TUGAS LATIHAN 1 → Tentukan apakah setiap pernyataan berikut sesuai dengan teks tentang transmigrasi: (a) Transmigran spontan pindah ke daerah tujuan dengan bantuan pemerintah. (b) Provinsi Lampung adalah daerah tujuan utama transmigran spontan di Indonesia. (c) Transmigrasi lokal termasuk salah satu kategori pelaksanaan transmigrasi di Indonesia. Jawab tiap pernyataan dengan ya atau tidak, lalu kutip kata-kata penentunya dari teks tanpa diubah.

::::::

Pelaksanaan transmigrasi di Indonesia dapat dibedakan atas beberapa kategori, yaitu transmigrasi spontan, transmigrasi umum, transmigrasi keluarga, transmigrasi bedol desa, dan transmigrasi lokal.
Transmigrasi spontan dipakai untuk menunjuk mereka yang atas usaha dan resiko sendiri dan tanpa bantuan pemerintah pindah ke daerah tujuan transmigrasi. Setibanya di tempat tujuan sementara, transmigran tersebut melaporkan diri pada kantor jawatan Transmigrasi setempat dan mendapat sebidang tanah serta bantuan materil pada waktunya. Akan tetapi, kebanyakan transmigran ini menduduki sebidang tanah secara illegal, atau dengan cara lain mendapatkan hak untuk membuka tanah dari pemerintah setempat. Daerah tujuan transmigran spontan utama di Indonesia adalah Provinsi Lampung yang letaknya dekat dengan Pulau Jawa.

::::::

TUGAS LATIHAN 2 → Sajikan semua baris pada daftar gambar dinding jam di bawah ini sebagai daftar bernomor tanpa baris kosong, dan jangan sertakan gambar-gambarnya.

MASUKAN LATIHAN →
::::::

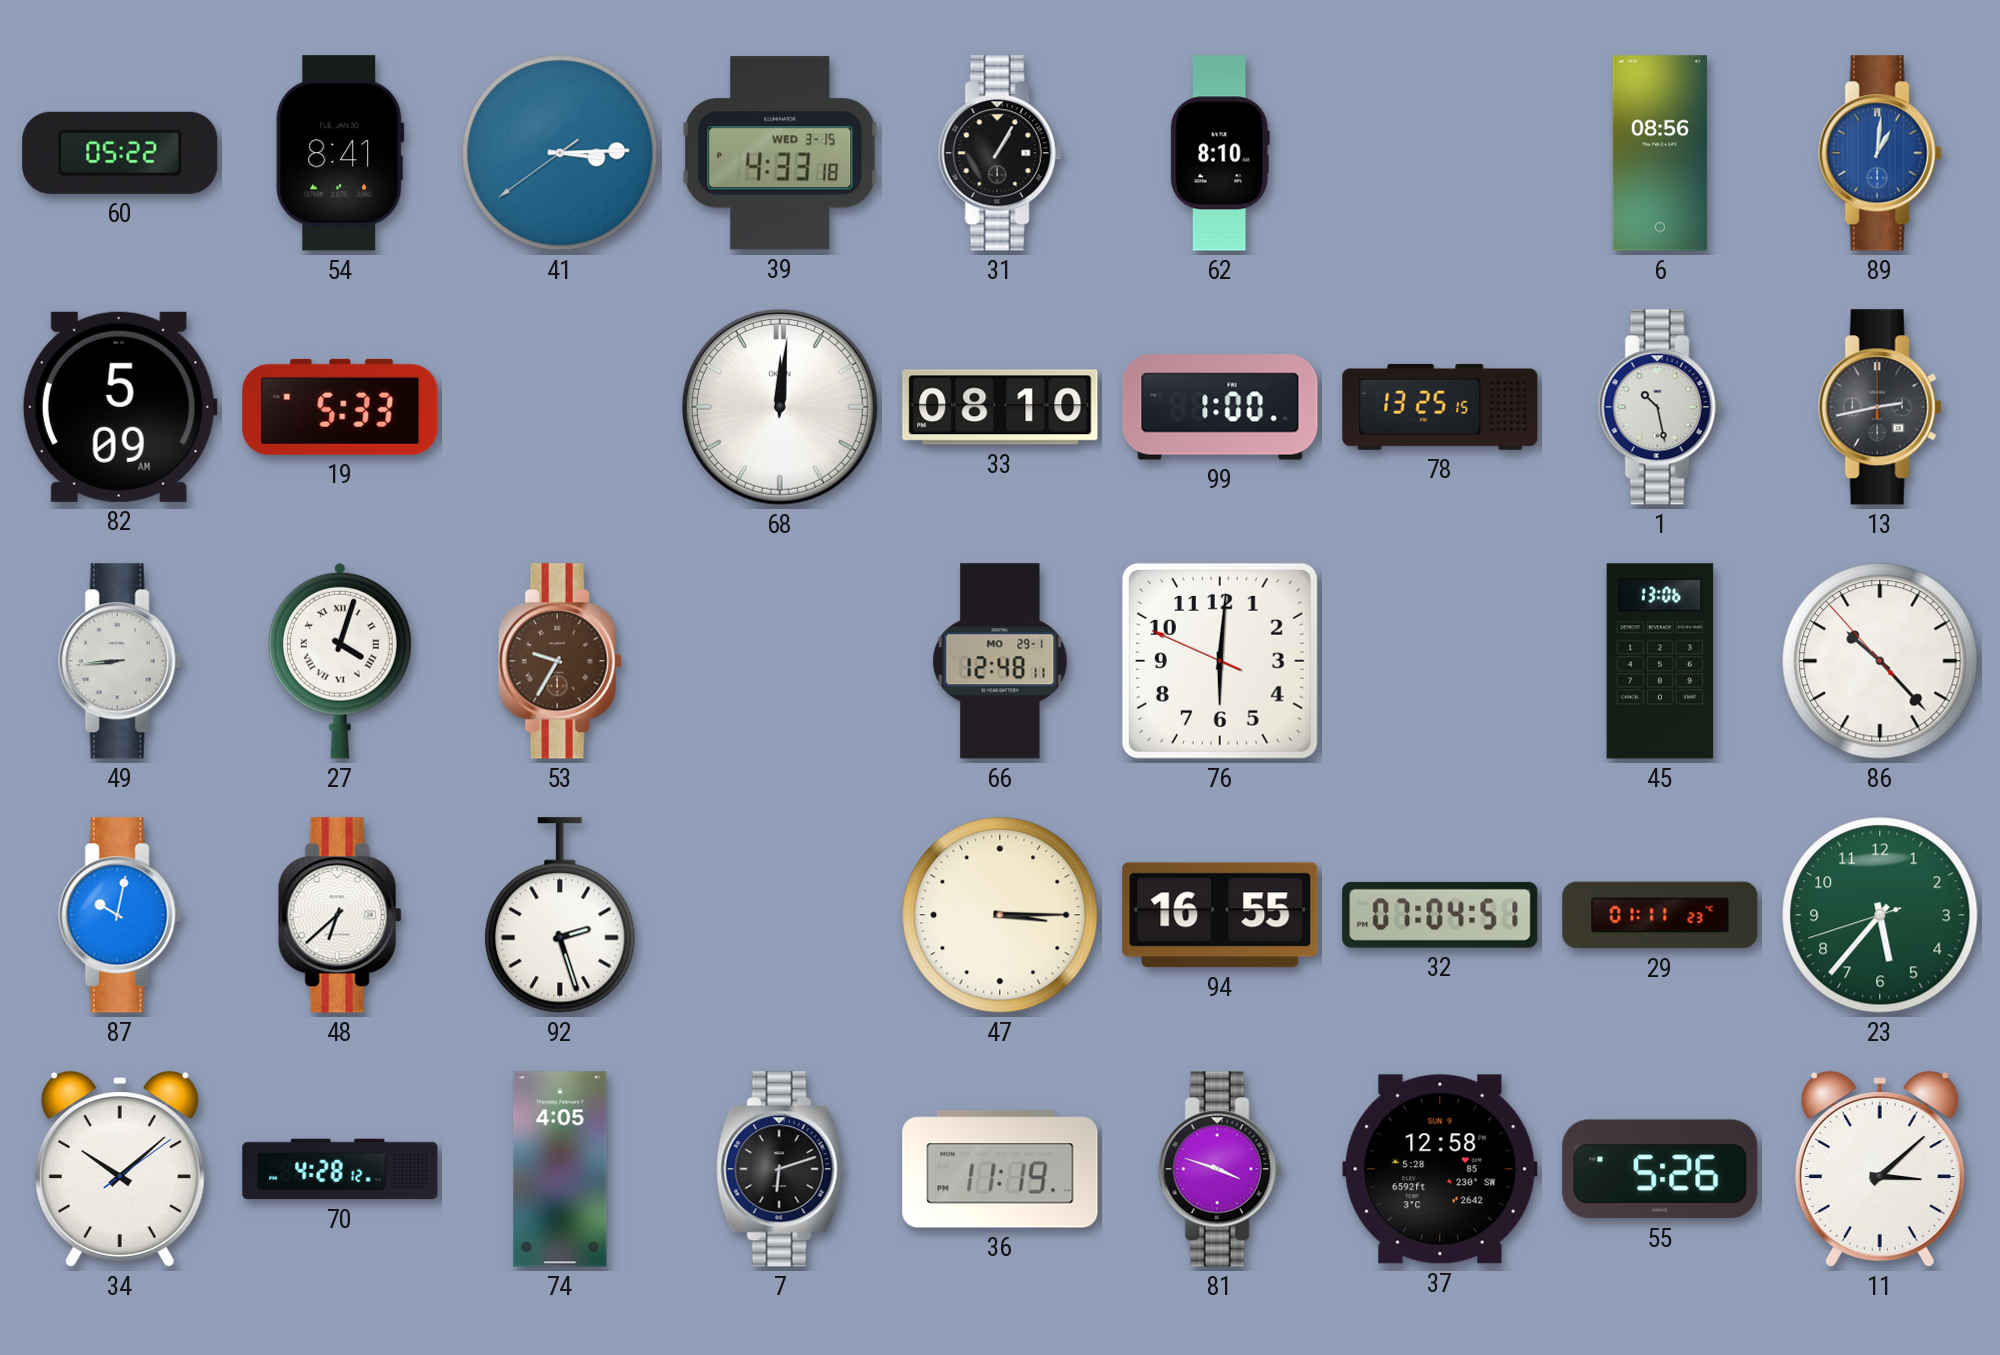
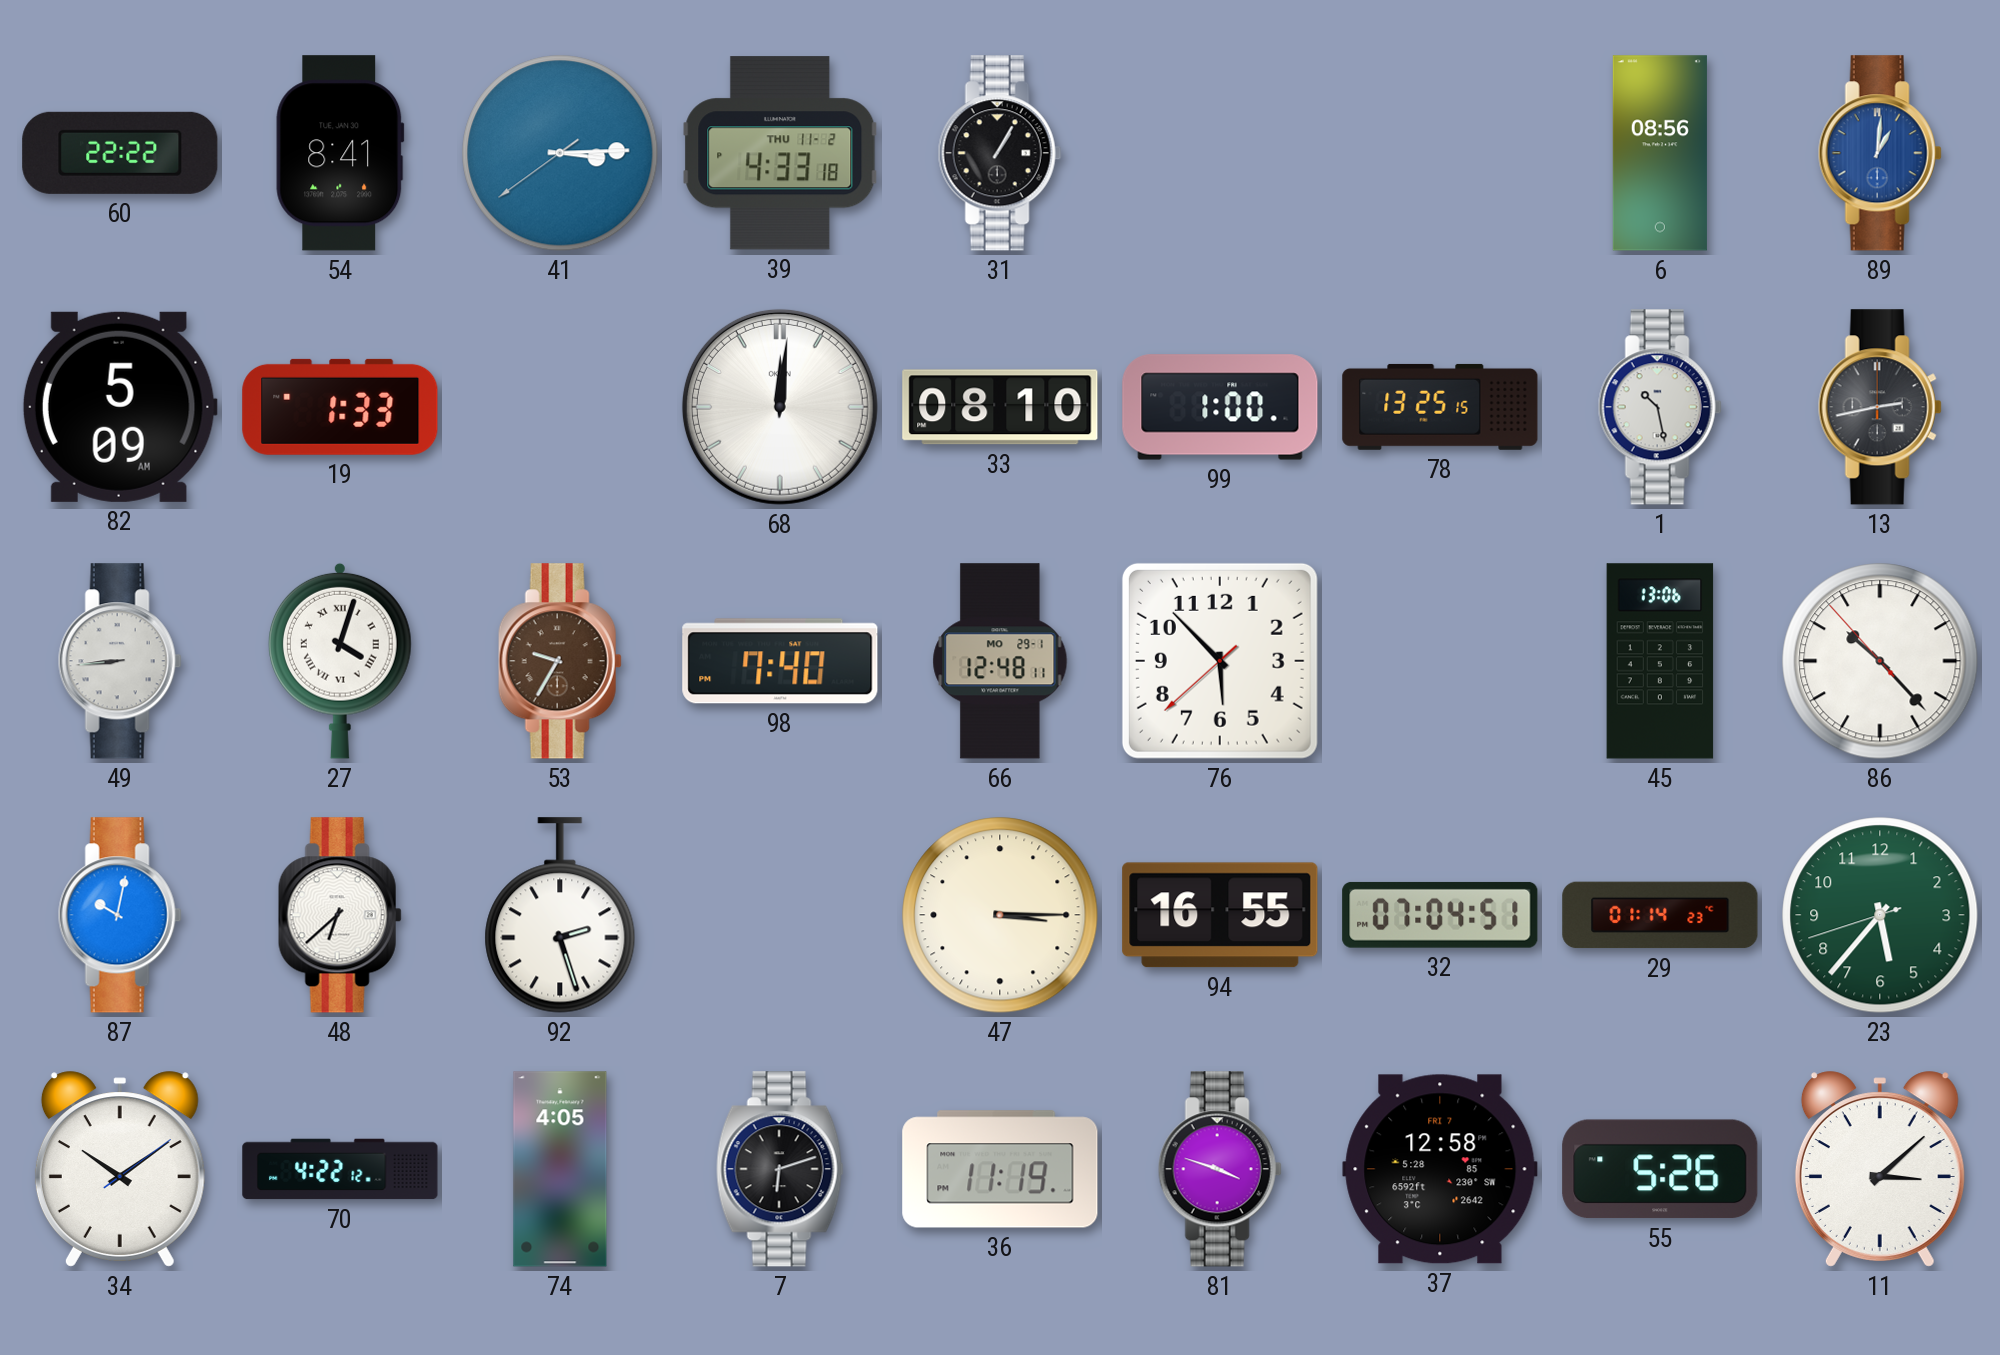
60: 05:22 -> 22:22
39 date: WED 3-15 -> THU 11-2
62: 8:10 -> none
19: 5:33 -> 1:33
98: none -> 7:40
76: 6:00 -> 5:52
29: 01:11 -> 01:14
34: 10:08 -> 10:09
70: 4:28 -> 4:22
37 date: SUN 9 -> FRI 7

::::::

HASIL 1 →
(a) Tidak: "atas usaha dan resiko sendiri dan tanpa bantuan pemerintah pindah ke daerah tujuan transmigrasi"
(b) Ya: "Daerah tujuan transmigran spontan utama di Indonesia adalah Provinsi Lampung"
(c) Ya: "transmigrasi bedol desa, dan transmigrasi lokal"

HASIL 2 →
1. 60: 05:22 -> 22:22
2. 39 date: WED 3-15 -> THU 11-2
3. 62: 8:10 -> none
4. 19: 5:33 -> 1:33
5. 98: none -> 7:40
6. 76: 6:00 -> 5:52
7. 29: 01:11 -> 01:14
8. 34: 10:08 -> 10:09
9. 70: 4:28 -> 4:22
10. 37 date: SUN 9 -> FRI 7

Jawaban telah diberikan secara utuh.